I agree that you can always model Type<bool> as TypeTrue and TypeFalse if you want to. This is an engineering tradeoff, there is no one right answer.

My thought here is that a lot of operations over TensorType would benefit from a uniform representation: e.g. in an XLA like system you want to do layout analysis and go from Tensor<stuff, no layout> to Tensor<stuff, layout>, and you want all the cast<TensorType>'s in the C++ code to work in both modes. My other sense is that many things (including shape analysis etc) will work across all of these things uniformly. Generic transformations on values of TensorType (e.g. constant folding) should be able to propagate the layout without knowing about it.

Coming back to the general issue, the upside of modeling as an attribute (vs separate types) is if you want open extensibility (like we do here), if you don’t want to have an abstraction mechanism (“TensorLikeType”) to unify things together, and when the commonality across the family members is high (e.g. all have shapes, dtypes etc). It is better to have separate types when the parameter isn’t orthogonal to the other data in the type - e.g. if sparse types only work with some dtypes, weren’t hyperrectangular etc.

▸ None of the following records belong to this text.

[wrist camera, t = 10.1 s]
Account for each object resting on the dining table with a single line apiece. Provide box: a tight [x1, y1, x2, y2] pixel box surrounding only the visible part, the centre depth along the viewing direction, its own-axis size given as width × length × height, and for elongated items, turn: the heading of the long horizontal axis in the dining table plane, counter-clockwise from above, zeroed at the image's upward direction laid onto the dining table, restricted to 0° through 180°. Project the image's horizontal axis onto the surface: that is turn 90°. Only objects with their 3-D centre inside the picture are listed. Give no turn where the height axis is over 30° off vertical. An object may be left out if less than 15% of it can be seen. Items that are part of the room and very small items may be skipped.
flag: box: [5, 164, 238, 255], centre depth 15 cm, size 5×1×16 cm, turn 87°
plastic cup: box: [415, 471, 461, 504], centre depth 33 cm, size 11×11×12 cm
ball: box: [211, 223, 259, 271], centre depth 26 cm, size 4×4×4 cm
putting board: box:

IMO, all of this says that sparsity works well as a layout on TensorType, but things like ragged tensor do not.

-Chris

You’re getting a bit extreme here :slight_smile:

What about

I agree this is the salient aspect!

Since we don’t have a topic for tomorrow, I propose to make this the topic of the discussion :slight_smile:
Reminder everyone: the meeting starts 1h earlier at 9am (California Time).

I assume the sparse type will be a segmented array as in CSR. Longer term, I think it would be good to add the singleton/coordinate type, meaning it may be good to design up front a way to add it down the road without a lot of disruption.

The coordinate format is quite common. Many applications would provide you with coordinates and there are at least two good reasons to produce coordinate temporaries (e.g., for transposes and as a temporary workspace to support scattering into sparse/compressed result tensors that do not support random insert). It is, of course, possible to live without native support for coordinates and instead have hand-written code to convert the other formats to coordinates at some performance loss. And I get that supporting coordinates require non-trivial work in the compiler. But I think that a good medium-term strategy would be to aim for supporting three level types: dense, sparse/compressed, and singleton.

One thing to consider is changing the sparse name to compressed or building in support for later being able to specify sparse sub-types. That way dense, compressed, and singleton could be supported longer term without changing the types again.

Fair enough, I was going to make the level-format something like an enum anyway, but you are right that it is better to include singleton from the start. I also don’t mind using compressed instead of sparse to be more consistent with the literature. The important part is being able to specify a level-format per dimension, and to define an order on dimensions.

I agree, per-dimension descriptors and ordering is definitely the more important points and my comment was more in the weeds. I do think, though, that with those three we will have a really solid starting point.

1 Like

Here is the recording of the discussion for the last ODM.

2 Likes

Thanks Mehdi, that’s very helpful!

In an attempt to regain momentum on this discussion again, I prepared a WIP CL that adds a generic format attribute to the tensor type:

tensor<16xf32, "format">

Right now the format attribute can be anything, and has no meaning, other than that the type system knows that

tensor<16xf32, "format"> != tensor<16xf32, 12345> != tensor<16xf32>

If we get consensus on going this direction for sparse tensor types, then after finalizing and submitting this CL, we will introduce interfaces that assign actual meaning to a non-empty attribute.